Memory usage steadily growing for multiprocessing.Pool.imap_unordered

It seems like Pool.imap_unordered() launches a new thread to iterate over the input sequence generated by step 1, so we need to throttle that thread from the main thread that is running step 3. The Semaphore class is designed for limiting one thread from another, so we call acquire() before we produce each line, and release() when we consume each line.

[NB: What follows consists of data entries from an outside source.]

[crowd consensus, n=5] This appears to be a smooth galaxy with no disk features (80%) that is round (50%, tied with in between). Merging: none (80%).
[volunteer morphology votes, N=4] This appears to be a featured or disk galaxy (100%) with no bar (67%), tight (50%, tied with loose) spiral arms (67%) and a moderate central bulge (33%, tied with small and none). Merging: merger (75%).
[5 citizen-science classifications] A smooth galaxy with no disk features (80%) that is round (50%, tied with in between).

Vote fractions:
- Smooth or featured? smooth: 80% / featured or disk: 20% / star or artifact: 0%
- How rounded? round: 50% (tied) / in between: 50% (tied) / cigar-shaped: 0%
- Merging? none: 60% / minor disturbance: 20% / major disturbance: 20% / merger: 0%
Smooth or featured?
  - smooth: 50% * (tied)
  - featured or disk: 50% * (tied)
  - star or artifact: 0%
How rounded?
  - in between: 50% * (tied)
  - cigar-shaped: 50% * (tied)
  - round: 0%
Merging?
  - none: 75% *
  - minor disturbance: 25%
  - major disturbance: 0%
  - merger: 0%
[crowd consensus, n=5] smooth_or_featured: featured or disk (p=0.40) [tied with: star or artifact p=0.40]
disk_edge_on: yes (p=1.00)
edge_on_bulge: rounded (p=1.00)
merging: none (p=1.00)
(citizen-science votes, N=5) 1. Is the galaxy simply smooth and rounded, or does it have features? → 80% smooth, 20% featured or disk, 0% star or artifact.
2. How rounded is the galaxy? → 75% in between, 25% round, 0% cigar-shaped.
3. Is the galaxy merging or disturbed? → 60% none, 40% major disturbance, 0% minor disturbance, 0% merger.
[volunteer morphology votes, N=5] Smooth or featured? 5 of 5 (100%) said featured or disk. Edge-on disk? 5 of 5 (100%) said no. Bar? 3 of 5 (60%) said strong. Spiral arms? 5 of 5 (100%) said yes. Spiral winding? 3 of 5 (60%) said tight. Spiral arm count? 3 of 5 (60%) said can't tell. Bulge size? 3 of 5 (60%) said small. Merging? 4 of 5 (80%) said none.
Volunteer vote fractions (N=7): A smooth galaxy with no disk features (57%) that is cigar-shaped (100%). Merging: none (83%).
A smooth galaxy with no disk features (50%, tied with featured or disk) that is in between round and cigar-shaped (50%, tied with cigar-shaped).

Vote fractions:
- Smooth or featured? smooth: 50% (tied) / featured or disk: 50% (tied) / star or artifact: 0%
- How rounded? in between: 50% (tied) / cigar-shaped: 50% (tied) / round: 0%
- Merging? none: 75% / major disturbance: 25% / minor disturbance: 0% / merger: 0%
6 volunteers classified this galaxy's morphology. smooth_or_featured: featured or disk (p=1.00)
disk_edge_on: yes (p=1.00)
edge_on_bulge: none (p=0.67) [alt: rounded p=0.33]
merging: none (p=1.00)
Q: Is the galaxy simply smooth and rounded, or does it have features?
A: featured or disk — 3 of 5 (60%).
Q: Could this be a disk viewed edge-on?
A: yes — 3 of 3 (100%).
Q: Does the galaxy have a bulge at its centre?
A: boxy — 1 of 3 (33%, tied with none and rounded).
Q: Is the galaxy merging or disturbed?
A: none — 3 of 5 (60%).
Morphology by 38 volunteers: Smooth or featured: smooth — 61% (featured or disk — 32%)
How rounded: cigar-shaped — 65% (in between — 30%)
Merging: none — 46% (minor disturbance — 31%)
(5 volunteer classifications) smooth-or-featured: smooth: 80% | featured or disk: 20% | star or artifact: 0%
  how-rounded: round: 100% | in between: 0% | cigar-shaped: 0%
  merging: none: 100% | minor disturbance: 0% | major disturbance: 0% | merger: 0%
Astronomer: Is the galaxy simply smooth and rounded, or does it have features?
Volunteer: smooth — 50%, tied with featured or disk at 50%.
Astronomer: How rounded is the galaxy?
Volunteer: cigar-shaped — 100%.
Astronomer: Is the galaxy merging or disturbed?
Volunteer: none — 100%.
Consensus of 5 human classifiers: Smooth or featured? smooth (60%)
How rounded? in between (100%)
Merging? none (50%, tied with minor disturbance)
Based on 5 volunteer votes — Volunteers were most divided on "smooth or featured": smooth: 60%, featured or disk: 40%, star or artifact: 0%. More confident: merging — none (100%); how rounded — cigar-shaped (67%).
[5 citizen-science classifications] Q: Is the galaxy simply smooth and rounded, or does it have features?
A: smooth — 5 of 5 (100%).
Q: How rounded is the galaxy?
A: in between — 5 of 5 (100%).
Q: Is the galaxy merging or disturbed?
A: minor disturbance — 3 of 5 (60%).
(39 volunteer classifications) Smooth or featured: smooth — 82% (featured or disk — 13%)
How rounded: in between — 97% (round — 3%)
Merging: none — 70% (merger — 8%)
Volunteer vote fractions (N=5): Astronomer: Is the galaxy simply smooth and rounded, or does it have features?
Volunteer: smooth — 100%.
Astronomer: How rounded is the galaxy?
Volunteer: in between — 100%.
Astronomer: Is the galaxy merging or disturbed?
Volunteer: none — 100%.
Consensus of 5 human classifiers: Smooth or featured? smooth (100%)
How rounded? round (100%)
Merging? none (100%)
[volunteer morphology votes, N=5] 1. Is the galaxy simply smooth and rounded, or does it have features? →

If we start the semaphore at some arbitrary value like 100, then it will produce a buffer of 100 lines before blocking and waiting for the consumer to catch up.

import logging
import os
import multiprocessing
from threading import Semaphore
from time import sleep

logging.basicConfig(level=logging.INFO,
                    format='%(asctime)s:%(process)d:%(thread)d:%(message)s')
logger = logging.getLogger()

def process_step1(semaphore):
    data = 'a' * 100000
    for i in xrange(10000):
        semaphore.acquire()
        sleep(.001)  # Faster than step 3.
        yield data
        if i % 1000 == 0:
            logger.info('Producing %d.', i)
    logger.info('Finished producing.')


def process_step2(data):
    return data.upper()


def process_step3(up_data, semaphore):
    assert up_data == 'A' * 100000
    sleep(.005)  # Slower than step 1.
    semaphore.release()


def main():
    pool = multiprocessing.Pool(processes=10)
    semaphore = Semaphore(100)
    logger.info('Starting.')
    loader = process_step1(semaphore)
    processed = pool.imap_unordered(process_step2, loader)
    for i, up_data in enumerate(processed):
        process_step3(up_data, semaphore)
        if i % 500 == 0:
            logger.info('Consuming %d, using %0.1f MB.', i, get_memory())
    logger.info('Done.')


def get_memory():
    """ Look up the memory usage, return in MB. """
    proc_file = '/proc/{}/status'.format(os.getpid())
    scales = {'KB': 1024.0, 'MB': 1024.0 * 1024.0}
    with open(proc_file, 'rU') as f:
        for line in f:
            if 'VmSize:' in line:
                fields = line.split()
                size = int(fields[1])
                scale = fields[2].upper()
                return size*scales[scale]/scales['MB']
    return 0.0  # Unknown

main()

Now the memory usage is steady, because the producer doesn't get very far ahead of the consumer.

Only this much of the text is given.